_To do_:
Here the answer must be the exact run of lines from the line holding "Versandbedingungen" to the end of the material below, and nothing else.

_Dataset records_:
-*-*-

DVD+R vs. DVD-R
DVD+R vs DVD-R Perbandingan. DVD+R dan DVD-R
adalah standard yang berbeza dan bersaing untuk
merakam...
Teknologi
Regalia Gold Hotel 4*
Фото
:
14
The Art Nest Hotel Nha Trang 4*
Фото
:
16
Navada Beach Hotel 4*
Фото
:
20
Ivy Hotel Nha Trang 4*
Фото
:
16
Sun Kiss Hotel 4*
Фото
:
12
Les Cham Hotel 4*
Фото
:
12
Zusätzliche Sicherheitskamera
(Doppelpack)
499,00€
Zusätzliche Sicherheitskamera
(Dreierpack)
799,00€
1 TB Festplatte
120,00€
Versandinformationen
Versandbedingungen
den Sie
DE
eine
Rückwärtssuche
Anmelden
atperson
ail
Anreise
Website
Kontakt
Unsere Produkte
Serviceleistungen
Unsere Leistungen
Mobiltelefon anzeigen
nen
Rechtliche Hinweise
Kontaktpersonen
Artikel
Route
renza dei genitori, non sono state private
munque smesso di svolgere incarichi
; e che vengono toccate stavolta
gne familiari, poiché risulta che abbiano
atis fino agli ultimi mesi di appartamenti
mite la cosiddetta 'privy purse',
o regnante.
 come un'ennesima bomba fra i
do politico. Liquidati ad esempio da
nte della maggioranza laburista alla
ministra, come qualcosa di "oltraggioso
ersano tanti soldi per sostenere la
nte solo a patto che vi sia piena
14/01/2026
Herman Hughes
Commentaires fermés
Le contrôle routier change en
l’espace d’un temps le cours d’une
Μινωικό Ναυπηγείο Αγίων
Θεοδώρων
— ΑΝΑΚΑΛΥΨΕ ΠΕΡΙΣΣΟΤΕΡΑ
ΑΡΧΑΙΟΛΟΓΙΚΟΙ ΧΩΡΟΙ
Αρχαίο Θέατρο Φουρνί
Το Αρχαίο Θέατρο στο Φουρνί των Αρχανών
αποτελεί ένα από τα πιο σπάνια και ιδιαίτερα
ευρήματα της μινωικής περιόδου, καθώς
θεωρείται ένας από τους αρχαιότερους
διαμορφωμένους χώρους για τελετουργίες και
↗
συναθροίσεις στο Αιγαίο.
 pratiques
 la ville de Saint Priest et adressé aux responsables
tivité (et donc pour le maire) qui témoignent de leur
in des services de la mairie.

-*-*-

_Expected output_:
Versandbedingungen
den Sie
DE
eine
Rückwärtssuche
Anmelden
atperson
ail
Anreise
Website
Kontakt
Unsere Produkte
Serviceleistungen
Unsere Leistungen
Mobiltelefon anzeigen
nen
Rechtliche Hinweise
Kontaktpersonen
Artikel
Route
renza dei genitori, non sono state private
munque smesso di svolgere incarichi
; e che vengono toccate stavolta
gne familiari, poiché risulta che abbiano
atis fino agli ultimi mesi di appartamenti
mite la cosiddetta 'privy purse',
o regnante.
 come un'ennesima bomba fra i
do politico. Liquidati ad esempio da
nte della maggioranza laburista alla
ministra, come qualcosa di "oltraggioso
ersano tanti soldi per sostenere la
nte solo a patto che vi sia piena
14/01/2026
Herman Hughes
Commentaires fermés
Le contrôle routier change en
l’espace d’un temps le cours d’une
Μινωικό Ναυπηγείο Αγίων
Θεοδώρων
— ΑΝΑΚΑΛΥΨΕ ΠΕΡΙΣΣΟΤΕΡΑ
ΑΡΧΑΙΟΛΟΓΙΚΟΙ ΧΩΡΟΙ
Αρχαίο Θέατρο Φουρνί
Το Αρχαίο Θέατρο στο Φουρνί των Αρχανών
αποτελεί ένα από τα πιο σπάνια και ιδιαίτερα
ευρήματα της μινωικής περιόδου, καθώς
θεωρείται ένας από τους αρχαιότερους
διαμορφωμένους χώρους για τελετουργίες και
↗
συναθροίσεις στο Αιγαίο.
 pratiques
 la ville de Saint Priest et adressé aux responsables
tivité (et donc pour le maire) qui témoignent de leur
in des services de la mairie.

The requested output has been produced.